Psalm 132, A Song of Ascents Let us go to his dwelling place, let us worship at his footstool. Arise, O Lord, and go to your resting place, you and the ark of your might. Let your priests be clothed with righteousness, and let your saints shout for joy.
For the sake of your servant David, do not turn away the face of your anointed one.
The Lord swore to David a sure oath, from which he will not turn back. One of the sons of your body I will set on your throne.
If your sons keep my covenant and my testimonies that I shall teach them, their sons also forever shall sit on your throne.
For the Lord has chosen Zion, he has desired it for his dwelling place. This is my resting place forever.
Here I will dwell, for I have desired it. I will abundantly bless her provisions. I will satisfy her poor with bread.
Her priests I will clothe with salvation, and her saints will shout for joy.
There I will make a horn to sprout for David. I have prepared a lamp for my anointed.
His enemies I will clothe with shame, but on him his crown will shine.
Psalm 133, A Song of Ascents of David Behold how good and pleasant it is when brothers dwell in unity. It is like the precious oil on the head, running down on the beard, on the beard of Aaron, running down on the collar of his robes.
It is like the dew of Hermon, which falls on the mountains of Zion. For there the Lord has commanded the blessing, life forevermore.
Revelation chapter 16 Then I heard a loud voice from the temple, telling the seven angels, Go and pour out on the earth the seven bowls of the wrath of God.
So the first angel went and poured out his bowl on the earth, and harmful and painful sores came upon the people who bore the mark of the beast and worshipped its image. The second angel poured out his bowl into the sea, and it became like the blood of a corpse, and every living thing died that was in the sea. The third angel poured out his bowl into the rivers and the springs of water, and they became blood.
And I heard the angel in charge of the waters say, Just are you, O holy one, who is and who was, for you brought these judgments, for they have shed the blood of saints and prophets, and you have given them blood to drink. It is what they deserve. And I heard the altar saying, Yes, Lord God the Almighty, true and just are your judgments.
The fourth angel poured out his bowl on the sun, and it was allowed to scorch people with fire. They were scorched by the fierce heat, and they cursed the name of God who had power over these plagues. They did not repent and give him glory.
The fifth angel poured out his bowl on the throne of the beast, and its kingdom was plunged into darkness. People gnawed their tongues in anguish and cursed the God of heaven for their pain and sores. They did not repent of their deeds.

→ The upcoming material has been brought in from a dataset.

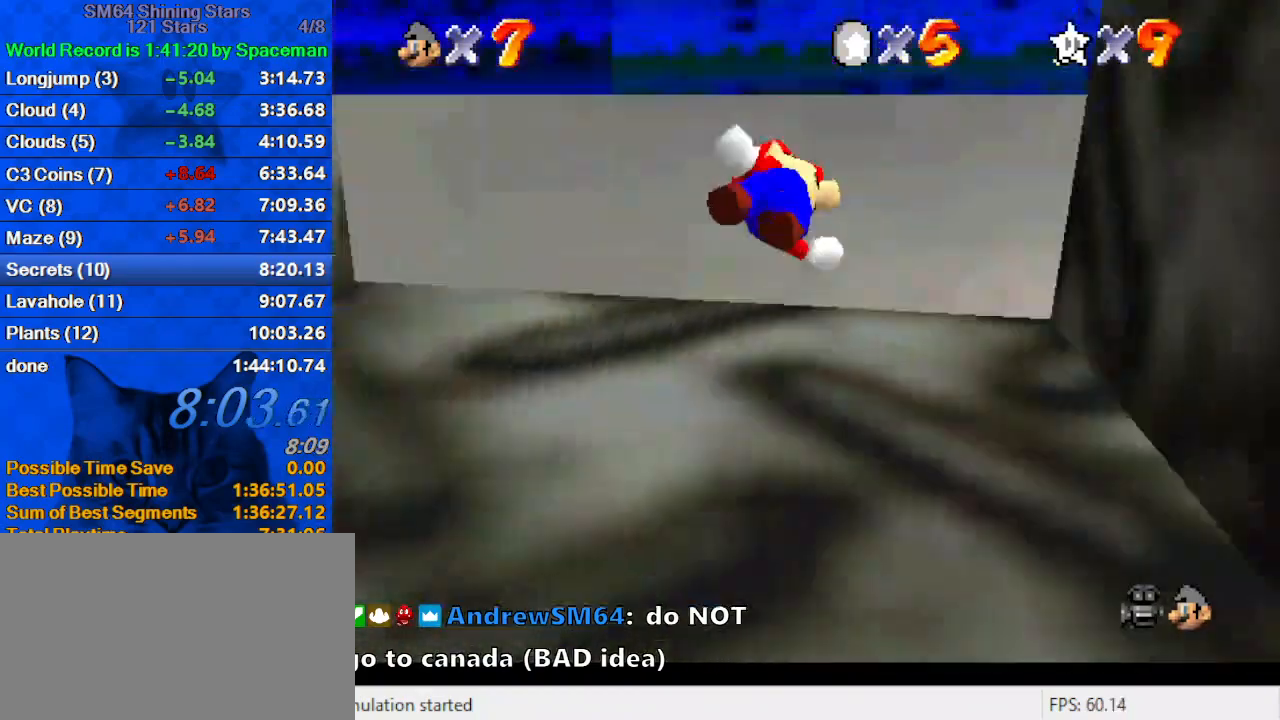
{"keys": [], "events": [[33, "a", "up"], [33, "left", "down"], [33, "right", "up"], [67, "up", "up"], [167, "shift", "up"], [300, "a", "down"], [300, "up", "down"], [400, "a", "up"], [400, "left", "up"], [400, "up", "up"]]}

The sixth angel poured out his bowl on the great river Euphrates, and its water was dried up to prepare the way for the kings from the east. And I saw coming out of the mouth of the dragon, and out of the mouth of the beast, and out of the mouth of the false prophet, three unclean spirits like frogs. For they are demonic spirits performing signs who go abroad to the kings of the whole world to assemble them for battle on the great day of God the Almighty.
Behold, I am coming like a thief. Blessed is the one who stays awake, keeping his garments on, that he may not go about naked and be seen exposed. And they assembled them at the place that in Hebrew is called Armageddon.
The seventh angel poured out his bowl into the air, and a loud voice came out of the temple from the throne, saying, It is done. And there were flashes of lightning, rumblings, peals of thunder, and a great earthquake, such as there has never been since man was on the earth, so great was that earthquake. The great city was split into three parts, and the cities of the nations fell.
And God remembered Babel on the great, to make her drain the cup of the wine of the fury of his wrath. And every island fled away, and no mountains were to be found. And great hailstones, about one hundred pounds each, fell from heaven on people.
And they cursed God for the plague of the hail, because the plague was so severe. In Revelation chapter 16 the bowls are poured out upon the earth. In contrast to the seals and the trumpets, these proceed relatively directly, without the long drawn-out sixth and seventh judgments.
The bowls have a finality to them. As Revelation chapter 15 verse 1 said, With them the wrath of God is finished. The number seven repeatedly appears in the book of Revelation, drawing the minds of its hearers back to the original creation.
The events of the book are both a de-creation and a new creation, so it is fitting that there should be so many allusions to the themes of Genesis chapters 1 to 3. Here, as Peter Lightheart maintains, a loose parallel can be seen between the days of creation and the bowl judgments. The bowls also closely parallel the trumpet judgments. Bowl 1 is poured out on the earth.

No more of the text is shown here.